Sturdiness: Bob is as clean, clear, and contemporary today as sixty years ago. It's remarkable to see how much more dated its younger neighbors look: the Millennium Tower (looking like a discard from the set of the first Batman movie); the squat aluminum cubes of Weena Plaza; Calypso (can the present moment look dated? Apparently so); or, the uninspired torte called the Weena Point (which appears to have been designed expressly to be demolished). Bob, in his clean white shirt and plain tie, looks as ready and alert—as ‘with it’—as on opening day. Knowing Bob, he'll look that way for a long time. (The Nationale Nederlanden building is fine.)
Finally, its efficiencies: constrained by post-war conditions, Hugh Maaskant designed a masterpiece of functionality at a scale that both declared and inspired huge optimism, without rhetorical excess, without waste, and with complete confidence in the adequacy of existing conditions. Bob continues to express the core values of this wonderfully productive city—an almost giddy indifference to the narrow limits of either sentimentalists (too fond of history) or futurists (too frightened by the present to enjoy living in it).
Bob is the practical, fair, and inspiring father all of us should have had, the real heart of Rotterdam And this is where the new Centraal Station displays its genius. Bob is a big building. It needs space to breathe. But nothing the city built within 2 km of Bob ever bothered to defer, to look back and regard Bob, to recognize the primacy of that building in this city. Instead, architects preened upward, building as high as their budgets would allow. But the new Centraal Station offers a deferential bow to Bob, miraculously reconfiguring the hodgepodge game show of hubris that comprises the city's architectural core into a gathering of oversized children at the feet of their sturdy, patient father.
The new Centraal Station isn't a building so much as it is a set of traffic signals. The swooping roof itself directs people toward the trains, like a great vacuum attachment, while also deferring to Bob and framing the bus and tram stations. The form expresses its function directly enough to read as plain or straightforward. Rather than fight the city's scattershot artificiality, the new station speaks in the same cartoonish, gestural language. Its directives are clear and broad, pointing to what is important while separating the fast from the slow, the big from the small, the heavy from the light. Like a good party host, the new Centraal makes the city center's awkward collection of self-involved buildings appear to address one another, with Bob right where he belongs, seated in the middle of it all.
Centraal's deferential bow is perfectly proportioned, exhibiting a gigantism that allows it to reach the noisy, tall kids, and a gentleness that lets Bob's quiet voice be heard.

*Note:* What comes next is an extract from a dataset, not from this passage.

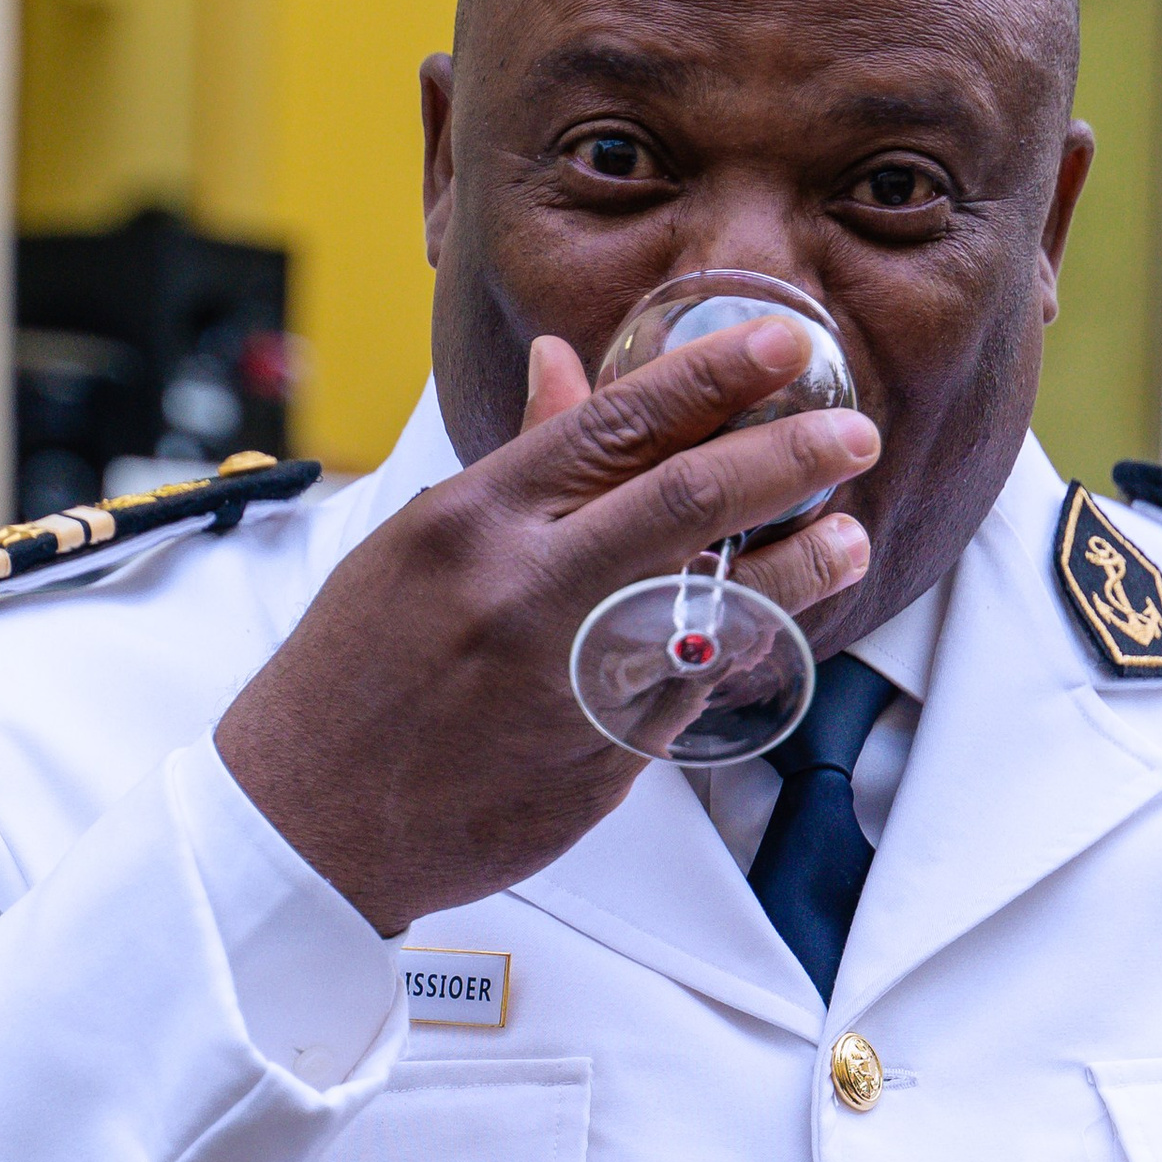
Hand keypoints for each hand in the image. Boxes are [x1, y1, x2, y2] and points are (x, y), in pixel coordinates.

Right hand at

It is a brilliant piece of design—simply Nike's trade-marked swoosh, turned upside-down. (It will be interesting to see if Nike's lawyers find some way to sue; you know Starbucks would have.) Perhaps this offers another insight into Arie's error: he seems to have misread the Nike swoosh as a sort of lazy eye, lifting it's heavy metal lid from sleep; ‘Kiekeboe’ is the Dutch equivalent of ‘peekaboo’.
But I needn't persuade you of anything. As with all names, time will tell. I doubt we'll be hearing much about ‘Kiekeboe’. ‘Centraal’ will continue to be the melodious two-syllables spoken by anyone who wants to find the train station. And good Rotterdammers will smile and point them in the direction of Bob, sitting right there in full view, where it belongs.